Consider the following source files:

a.c:

extern int baz();

int foo() { return 123; }
int bar() { return baz() + 1; }

b.c:

extern int foo();

int main() { return foo(); }

Now, when I try to build a program using these sources, here's what happens:

$ gcc -c -o a.o a.c
$ gcc -c -o b.o b.c
$ gcc -o prog a.o b.o
/usr/bin/ld: a.o: in function `bar':
a.c:(.text+0x15): undefined reference to `baz'
collect2: error: ld returned 1 exit status

This is on Devuan GNU/Linux Chimaera, with GNU ld 2.35.2, GCC 10.2.1.

Why does this happen? I mean, one does not need any complex optimization to know that baz() is not really needed in foo() - ld naturally notices this at some point - e.g. when finishing its traversal of foo() without noticing a location where baz() is used.

Now, you could say "einpoklum, you didn't ask the compiler to go to any trouble for you" - and that's fair, I guess, but even if I use -O3 with these instructions, I get the same error.

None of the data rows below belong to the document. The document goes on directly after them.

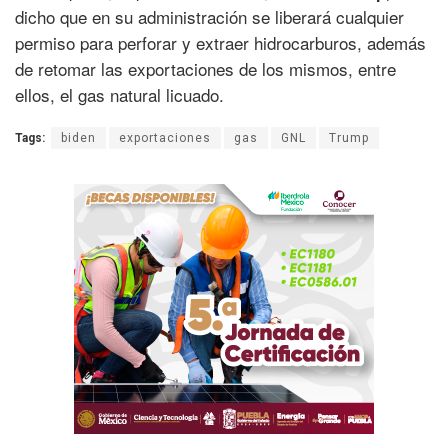
dicho que en su administración se liberará cualquier
permiso para perforar y extraer hidrocarburos, además
de retomar las exportaciones de los mismos, entre
ellos, el gas natural licuado.
Tags:
biden
exportaciones
gas
GNL
Trump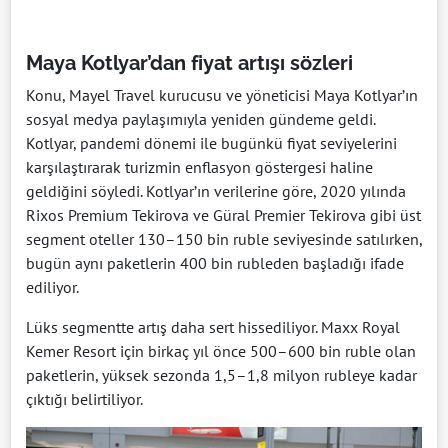
Maya Kotlyar’dan fiyat artışı sözleri
Konu, Mayel Travel kurucusu ve yöneticisi Maya Kotlyar’ın
sosyal medya paylaşımıyla yeniden gündeme geldi.
Kotlyar, pandemi dönemi ile bugünkü fiyat seviyelerini
karşılaştırarak turizmin enflasyon göstergesi haline
geldiğini söyledi. Kotlyar’ın verilerine göre, 2020 yılında
Rixos Premium Tekirova ve Güral Premier Tekirova gibi üst
segment oteller 130–150 bin ruble seviyesinde satılırken,
bugün aynı paketlerin 400 bin rubleden başladığı ifade
ediliyor.
Lüks segmentte artış daha sert hissediliyor. Maxx Royal
Kemer Resort için birkaç yıl önce 500–600 bin ruble olan
paketlerin, yüksek sezonda 1,5–1,8 milyon rubleye kadar
çıktığı belirtiliyor.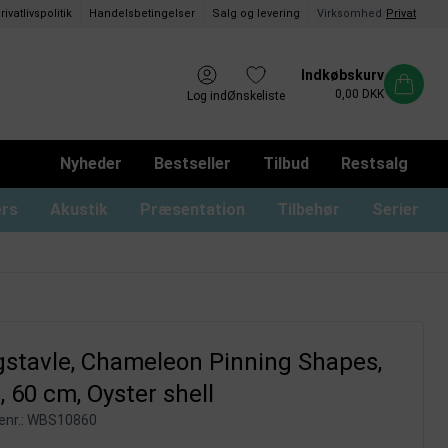
rivatlivspolitik
Handelsbetingelser
Salg og levering
Virksomhed
/
Privat
Indkøbskurv
0,00 DKK
Log ind
Ønskeliste
Nyheder
Bestseller
Tilbud
Restsalg
ers
Akustik
Præsentation
Tilbehør
Serier
ommer og magnetrammer
oard med låger og lås
usser til glastavler
Whiteboard uden ramme
Monterings materialer
Tusser til whiteboard
Whiteboard print
stavle, Chameleon Pinning Shapes,
 60 cm, Oyster shell
nr.:
WBS10860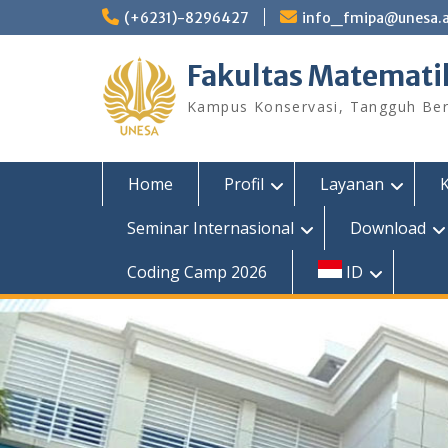
Skip
(+6231)-8296427
info_fmipa@unesa.a
to
content
Fakultas Matemati
Kampus Konservasi, Tangguh Berp
Home
Profil
Layanan
Seminar Internasional
Download
Coding Camp 2026
ID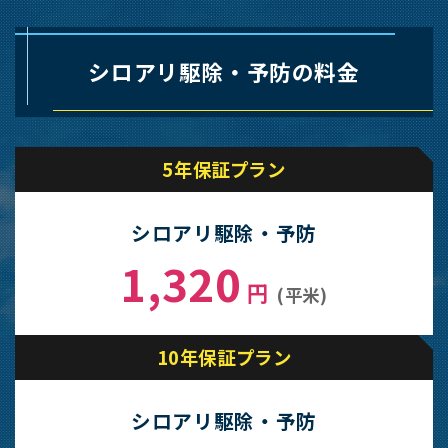
シロアリ駆除・予防の料金
5年保証プラン
シロアリ駆除・予防
1,320
円
(平米)
10年保証プラン
シロアリ駆除・予防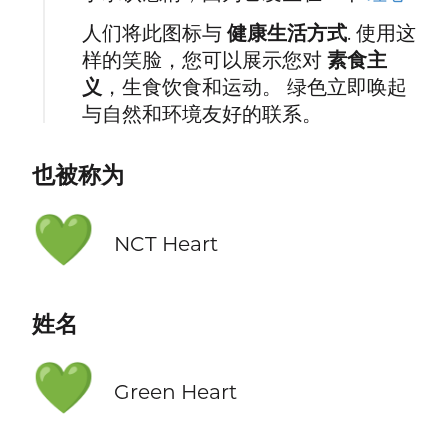
人们将此图标与
健康生活方式
. 使用这
样的笑脸，您可以展示您对
素食主
义
，生食饮食和运动。 绿色立即唤起
与自然和环境友好的联系。
也被称为
💚
NCT Heart
姓名
💚
Green Heart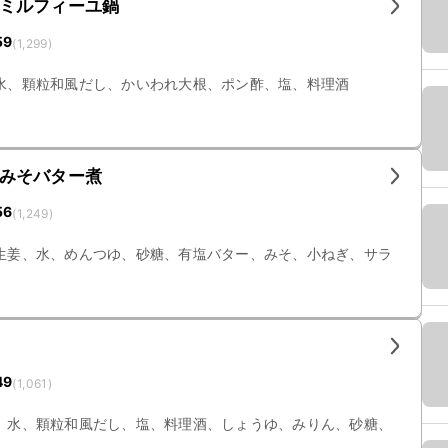
ミルフィーユ鍋
59
(
1,299
)
水、顆粒和風だし、かいわれ大根、ポン酢、塩、料理酒
みそバター煮
56
(
1,249
)
生姜、水、めんつゆ、砂糖、有塩バター、みそ、小ねぎ、サラ
49
(
1,061
)
、水、顆粒和風だし、塩、料理酒、しょうゆ、みりん、砂糖、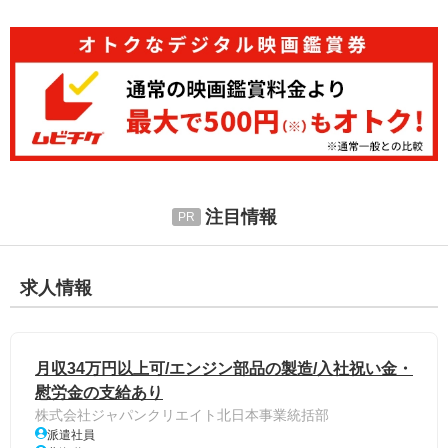
注目情報
求人情報
月収34万円以上可/エンジン部品の製造/入社祝い金・
慰労金の支給あり
株式会社ジャパンクリエイト北日本事業統括部
派遣社員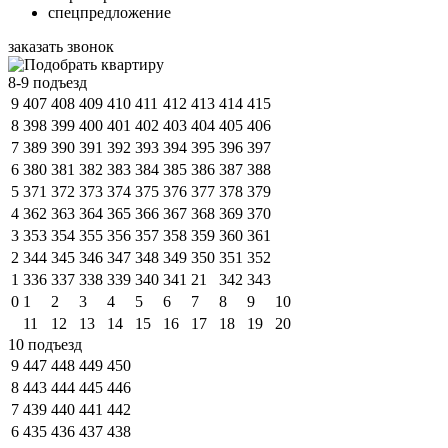
спецпредложение
заказать звонок
8-9 подъезд
9
407
408
409
410
411
412
413
414
415
8
398
399
400
401
402
403
404
405
406
7
389
390
391
392
393
394
395
396
397
6
380
381
382
383
384
385
386
387
388
5
371
372
373
374
375
376
377
378
379
4
362
363
364
365
366
367
368
369
370
3
353
354
355
356
357
358
359
360
361
2
344
345
346
347
348
349
350
351
352
1
336
337
338
339
340
341
21
342
343
0
1
2
3
4
5
6
7
8
9
10
11
12
13
14
15
16
17
18
19
20
10 подъезд
9
447
448
449
450
8
443
444
445
446
7
439
440
441
442
6
435
436
437
438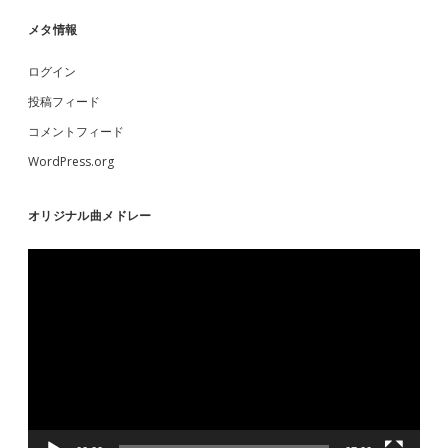
メタ情報
ログイン
投稿フィード
コメントフィード
WordPress.org
オリジナル曲メドレー
動
画
プ
レ
ー
ヤ
ー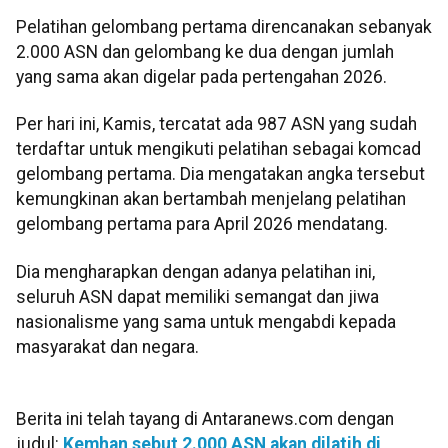
Pelatihan gelombang pertama direncanakan sebanyak
2.000 ASN dan gelombang ke dua dengan jumlah
yang sama akan digelar pada pertengahan 2026.
Per hari ini, Kamis, tercatat ada 987 ASN yang sudah
terdaftar untuk mengikuti pelatihan sebagai komcad
gelombang pertama. Dia mengatakan angka tersebut
kemungkinan akan bertambah menjelang pelatihan
gelombang pertama para April 2026 mendatang.
Dia mengharapkan dengan adanya pelatihan ini,
seluruh ASN dapat memiliki semangat dan jiwa
nasionalisme yang sama untuk mengabdi kepada
masyarakat dan negara.
Berita ini telah tayang di Antaranews.com dengan
judul:
Kemhan sebut 2.000 ASN akan dilatih di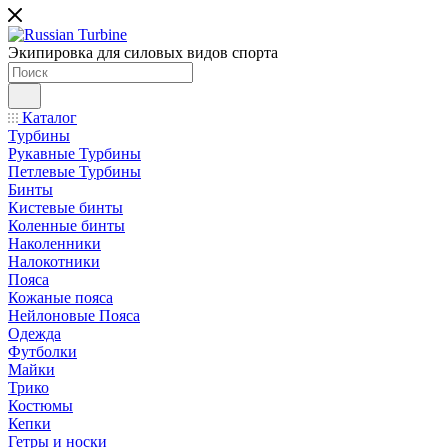
Экипировка для силовых видов спорта
Каталог
Турбины
Рукавные Турбины
Петлевые Турбины
Бинты
Кистевые бинты
Коленные бинты
Наколенники
Налокотники
Пояса
Кожаные пояса
Нейлоновые Пояса
Одежда
Футболки
Майки
Трико
Костюмы
Кепки
Гетры и носки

Note: with LTO and optimization enabled, we can circumvent this issue:

$ gcc -c -flto -O1 -o b.o b.c
$ gcc -c -flto -O1 -o a.o a.c
$ gcc -o prog -O1 -flto a.o b.o
$ /prog ; echo $?;
123

Answer 1

If you use gcc and binutils ld to build your programs you need to place functions in separate sections. It is archived by -fdata-sections & -ffunction-sections command line options.

Same with data. Then if you do not want dead code to be included in your executable you need to enable it by using --gc-sections ld option.

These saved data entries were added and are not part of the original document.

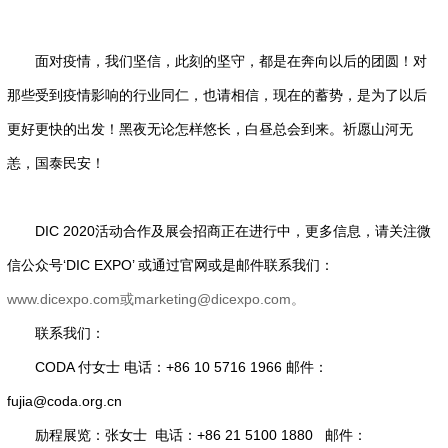
面对疫情，我们坚信，此刻的坚守，都是在奔向以后的团圆！对
那些受到疫情影响的行业同仁，也请相信，现在的蓄势，是为了以后
更好更快的出发！黑夜无论怎样悠长，白昼总会到来。祈愿山河无
恙，国泰民安！
DIC 2020活动合作及展会招商正在进行中，更多信息，请关注微
信公众号‘DIC EXPO’ 或通过官网或是邮件联系我们：
www.dicexpo.com或marketing@dicexpo.com。
联系我们：
CODA 付女士 电话：+86 10 5716 1966 邮件：
fujia@coda.org.cn
励程展览：张女士 电话：+86 21 5100 1880 邮件：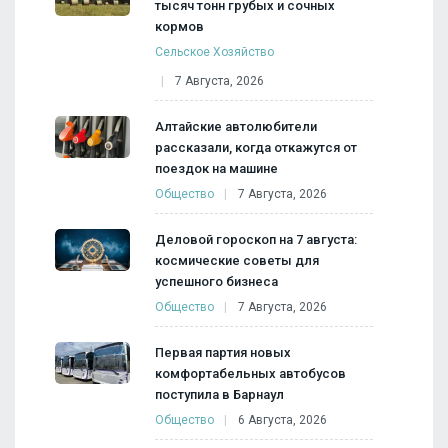
тысяч тонн грубых и сочных
кормов
Сельское Хозяйство
7 Августа, 2026
Алтайские автолюбители
рассказали, когда откажутся от
поездок на машине
Общество
7 Августа, 2026
Деловой гороскоп на 7 августа:
космические советы для
успешного бизнеса
Общество
7 Августа, 2026
Первая партия новых
комфортабельных автобусов
поступила в Барнаул
Общество
6 Августа, 2026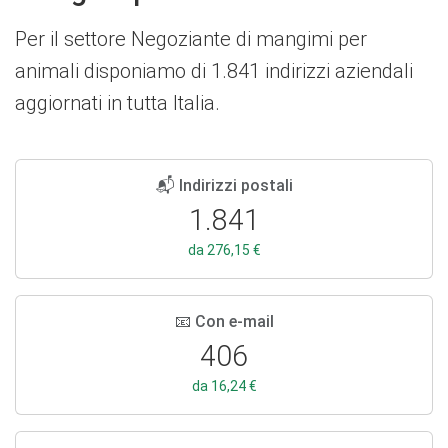
Per il settore Negoziante di mangimi per
animali disponiamo di 1.841 indirizzi aziendali
aggiornati in tutta Italia.
📬 Indirizzi postali
1.841
da 276,15 €
📧 Con e-mail
406
da 16,24 €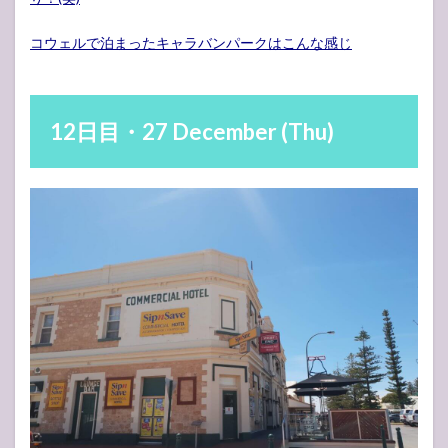
コウェルで泊まったキャラバンパークはこんな感じ
12日目・27 December (Thu)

Putting this all together:

$ gcc -fdata-sections -ffunction-sections -c -o a.o a.c
$ gcc -c -o b.o b.c
$ gcc -Wl,--gc-sections -o prog a.o b.o
$ /prog ; echo $?
123

If you want to enable it by default simple build GCC with those options enabled.

Answer 2

In a “plain” traditional compilation of this code:

extern int baz();

int foo() { return 123; }
int bar() { return baz() + 1; }

the compiler creates one object module that contains the code of both routines along with definitions for symbols foo and bar and a reference to baz. There is nothing to tell the linker where the code belonging to foo begins and ends, where the code belonging to bar begins and ends or even that any given piece of code—or any given byte in the object module—belongs only to one of foo or bar. Had I written in assembly and assembled to make an object module, I could have included code in foo that jumped into bar (using only hard-coded offsets calculated by the assembler and not revealed in any symbols visible to the linker) or vice-versa.

So the linker has no way of knowing that foo and bar can be separated.

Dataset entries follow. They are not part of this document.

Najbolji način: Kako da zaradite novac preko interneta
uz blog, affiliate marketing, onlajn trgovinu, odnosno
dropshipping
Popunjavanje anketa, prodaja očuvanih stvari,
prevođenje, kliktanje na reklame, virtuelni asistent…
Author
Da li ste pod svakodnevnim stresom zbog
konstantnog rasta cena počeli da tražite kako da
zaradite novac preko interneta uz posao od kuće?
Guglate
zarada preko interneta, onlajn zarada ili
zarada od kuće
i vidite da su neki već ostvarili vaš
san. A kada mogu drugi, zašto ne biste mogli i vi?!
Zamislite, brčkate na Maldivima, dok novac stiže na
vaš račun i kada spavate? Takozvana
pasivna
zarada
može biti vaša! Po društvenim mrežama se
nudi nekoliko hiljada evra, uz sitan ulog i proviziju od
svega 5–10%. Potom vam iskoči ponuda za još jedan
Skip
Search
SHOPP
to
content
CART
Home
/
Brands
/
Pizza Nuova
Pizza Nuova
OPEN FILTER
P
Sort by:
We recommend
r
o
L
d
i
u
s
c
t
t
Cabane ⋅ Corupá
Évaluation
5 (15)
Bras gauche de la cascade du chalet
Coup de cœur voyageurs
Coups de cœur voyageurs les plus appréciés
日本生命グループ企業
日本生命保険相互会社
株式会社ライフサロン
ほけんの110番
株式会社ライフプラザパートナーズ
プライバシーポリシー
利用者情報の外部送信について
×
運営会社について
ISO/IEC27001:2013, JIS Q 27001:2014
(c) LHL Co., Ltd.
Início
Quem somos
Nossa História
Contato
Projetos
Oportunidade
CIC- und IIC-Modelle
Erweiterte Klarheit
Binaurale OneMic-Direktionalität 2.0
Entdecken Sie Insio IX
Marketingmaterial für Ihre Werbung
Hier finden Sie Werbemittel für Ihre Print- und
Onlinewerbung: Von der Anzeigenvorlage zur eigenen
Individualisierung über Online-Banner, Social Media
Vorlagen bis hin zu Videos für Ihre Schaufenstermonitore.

Later, a protocol was created for the compiler to keep functions separated and to provide sufficient information in the object modules that the linker could determine where they were separated and to tell the linker it was okay to separate functions. When the options for that are enabled, the linker may be able to include foo in the program without including bar.

That this feature is not yet the default in the tools is a matter of legacy in various build systems and projects, inertia, and current practice.